Livestock farming and conventional meat production pose significant environmental, health, and animal welfare challenges. In seeking sustainable alternative solutions, cultivated meat technology typically utilizes differentiation of myogenic progenitor cells (MPCs) into muscle cells for in vitro meat production. However, understanding the molecular determinants governing MPC differentiation into muscle cells, and the potential enhancement of this process through modulation of signaling pathways, remains limited.
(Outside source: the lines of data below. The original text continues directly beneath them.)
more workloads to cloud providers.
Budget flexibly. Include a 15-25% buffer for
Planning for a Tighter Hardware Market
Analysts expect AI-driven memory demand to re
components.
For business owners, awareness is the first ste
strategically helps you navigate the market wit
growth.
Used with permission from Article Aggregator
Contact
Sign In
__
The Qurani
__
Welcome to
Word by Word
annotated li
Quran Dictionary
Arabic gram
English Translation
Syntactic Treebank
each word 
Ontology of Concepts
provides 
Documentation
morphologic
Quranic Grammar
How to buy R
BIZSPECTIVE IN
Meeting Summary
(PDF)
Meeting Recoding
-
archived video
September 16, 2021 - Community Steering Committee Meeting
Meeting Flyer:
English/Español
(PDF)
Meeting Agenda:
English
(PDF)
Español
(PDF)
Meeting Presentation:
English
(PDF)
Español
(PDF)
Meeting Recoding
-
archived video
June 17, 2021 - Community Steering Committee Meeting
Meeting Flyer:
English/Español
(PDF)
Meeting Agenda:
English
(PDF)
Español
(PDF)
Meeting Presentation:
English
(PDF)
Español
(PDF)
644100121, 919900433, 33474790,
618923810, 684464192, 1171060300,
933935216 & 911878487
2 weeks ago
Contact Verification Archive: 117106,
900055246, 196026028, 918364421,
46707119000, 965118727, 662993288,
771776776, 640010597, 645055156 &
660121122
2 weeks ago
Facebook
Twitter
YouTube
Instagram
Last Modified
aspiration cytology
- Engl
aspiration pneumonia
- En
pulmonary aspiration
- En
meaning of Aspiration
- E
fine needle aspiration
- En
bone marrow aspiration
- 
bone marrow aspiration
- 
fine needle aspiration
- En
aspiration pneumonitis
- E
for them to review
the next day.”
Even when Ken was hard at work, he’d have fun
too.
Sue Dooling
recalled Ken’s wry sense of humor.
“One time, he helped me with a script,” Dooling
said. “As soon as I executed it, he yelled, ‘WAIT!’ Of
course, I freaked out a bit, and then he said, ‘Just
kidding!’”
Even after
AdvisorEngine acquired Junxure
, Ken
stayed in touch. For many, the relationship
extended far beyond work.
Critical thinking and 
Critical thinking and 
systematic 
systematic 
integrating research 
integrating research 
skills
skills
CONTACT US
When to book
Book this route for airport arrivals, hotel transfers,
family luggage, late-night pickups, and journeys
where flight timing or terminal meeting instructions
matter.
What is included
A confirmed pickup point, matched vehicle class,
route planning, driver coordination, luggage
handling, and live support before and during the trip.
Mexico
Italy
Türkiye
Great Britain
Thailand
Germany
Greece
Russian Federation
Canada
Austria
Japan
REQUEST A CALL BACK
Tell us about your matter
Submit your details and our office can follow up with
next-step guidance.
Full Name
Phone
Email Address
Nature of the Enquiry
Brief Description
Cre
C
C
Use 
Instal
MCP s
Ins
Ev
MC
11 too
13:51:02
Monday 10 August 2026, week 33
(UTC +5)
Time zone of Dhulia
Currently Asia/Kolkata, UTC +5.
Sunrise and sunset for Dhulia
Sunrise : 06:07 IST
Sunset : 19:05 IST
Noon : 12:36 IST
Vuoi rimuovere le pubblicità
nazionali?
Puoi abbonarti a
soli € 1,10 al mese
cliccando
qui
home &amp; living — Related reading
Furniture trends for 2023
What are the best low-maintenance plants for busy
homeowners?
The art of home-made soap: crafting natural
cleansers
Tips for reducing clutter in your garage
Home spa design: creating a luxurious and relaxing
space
Herein, we characterized the molecular landscape associated with bovine MPC differentiation in vitro by employing multiomics, and explored its augmentation by small molecules, together leading to identification of media that enhanced myogenic differentiation compared with conventional methods in both 2D cultures and tissue-engineered 3D skeletal muscle constructs. Through bulk and single-cell transcriptomics and proteomics, we compared conventional and enhanced differentiation media, demonstrating that the enhanced media gave rise to unique progenitor-like cell populations, while simultaneously promoting differentiation into myocytes and contractile myotubes expressing a wide array of myogenic markers that more closely resemble bovine muscle cells in vivo. The improved method for promoting myogenic differentiation in 2D and 3D formats, together with the corresponding molecular roadmap, may prove valuable for cultivated meat applications. Overall design: Analysis of myoblast- and differentiated myoblast- cultures using base media (myoblast medium and iMPC medium) and three different differentiation media (conventional differentiation medium, iFR_hi and iFRC) on a transcriptome level. Cultures were analyzed at day 2 or day 10.